In December 1933, Carey was elected the first President of the newly formed Radio and Allied Trades National Labor Council, which the following year became the National Radio and Allied Trades Council. In 1936, a larger, more far-reaching industrial union, the United Electrical Workers (UE) was formed, and Carey was named its first President. Carey led the UE in its formative years. Under Carey’s leadership, the UE formed an affiliation with the new Congress for Industrial Organizations (CIO). It was here that Carey established alliances with CIO leaders John L. Lewis and Philip Murray.
One of the by-products of organized labor during the Depression and World War II periods was the infiltration of the Communist Party into the affairs of trade unions. The Party felt that through the organization of workers, it could gain entry into American society and eventually influence its political structure. Some Americans had ambiguous allegiances during the Second World War, being against the totalitarianism of Hitler’s fascism while at the same time favoring the dictatorship of the Soviet Union as an ally of the United States. Some, like James Carey, were able to recognize the Communist threat while fighting against fascism. It was this recognition that led to an acrimonious split within the Communist-dominated leadership of the UE, and Jim Carey’s defeat as UE President at the 1941 UE convention.
Undeterred, Carey continued being an active, non-elected UE leader as well as becoming an international labor figure as Secretary-Treasurer of the CIO. Carey spent a great deal of time in the 1940s traveling abroad to represent Philip Murray and the CIO as a member of the World Federation of Trade Unions (WFTU). In 1948, Carey helped influence the CIO’s pullout from the Communist dominated WFTU and the formation of the International Confederation of Free Trade Unions (ICFTU), and organization dedicated to promoting free trade and democratic unionism worldwide. Carey also embraced anti-Communism at home, and led the fight within the UE and its Communist leadership. He formed an internal splinter group, the UE Members for Democratic Action (UEMDA) and pushed for CIO disaffiliation of the UE and the chartering of a new electronic workers union that would be democratic and anti-Communist. The stage was set for the birth of the International Union of Electrical Radio and Machine Workers Union (IUE-CIO).

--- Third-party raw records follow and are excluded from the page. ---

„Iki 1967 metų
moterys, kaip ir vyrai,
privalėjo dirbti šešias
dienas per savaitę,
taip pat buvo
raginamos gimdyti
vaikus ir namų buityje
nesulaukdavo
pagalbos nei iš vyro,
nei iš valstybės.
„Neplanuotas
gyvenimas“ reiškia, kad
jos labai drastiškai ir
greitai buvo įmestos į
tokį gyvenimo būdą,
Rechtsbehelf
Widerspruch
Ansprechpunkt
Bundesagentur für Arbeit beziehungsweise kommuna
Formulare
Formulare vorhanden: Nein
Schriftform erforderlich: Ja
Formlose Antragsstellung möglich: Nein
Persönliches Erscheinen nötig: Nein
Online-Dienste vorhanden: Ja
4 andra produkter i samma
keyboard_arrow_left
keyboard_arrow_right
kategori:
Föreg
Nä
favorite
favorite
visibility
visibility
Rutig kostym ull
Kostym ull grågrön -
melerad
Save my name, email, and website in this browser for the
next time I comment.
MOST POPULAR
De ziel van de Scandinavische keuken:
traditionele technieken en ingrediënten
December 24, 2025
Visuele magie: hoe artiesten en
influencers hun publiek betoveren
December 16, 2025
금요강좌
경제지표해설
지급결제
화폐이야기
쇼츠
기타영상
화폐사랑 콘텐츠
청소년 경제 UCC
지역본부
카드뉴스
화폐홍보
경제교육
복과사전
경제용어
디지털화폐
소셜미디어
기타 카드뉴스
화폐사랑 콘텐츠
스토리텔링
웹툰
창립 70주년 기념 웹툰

James B. Carey married the former Margaret McCormick of Chicago in 1938. They had two children: a son James Jr. and a daughter, Patricia Ann. It is a little known fact that the majority of James Carey’s tenure as President of the IUE-CIO was spent under a cloud of serious personal tragedy. In January 1950, eight-year old Patti Carey was struck by an automobile on a suburban Washington, D.C. street, leaving her in a coma for a considerable amount of time. Patti remained quite handicapped and required constant medical attention through the years. Despite this family ordeal, James Carey was able to serve the IUE-CIO and the American labor movement with a firm focus and resolve. He died on September 12, 1973 at the age of 62.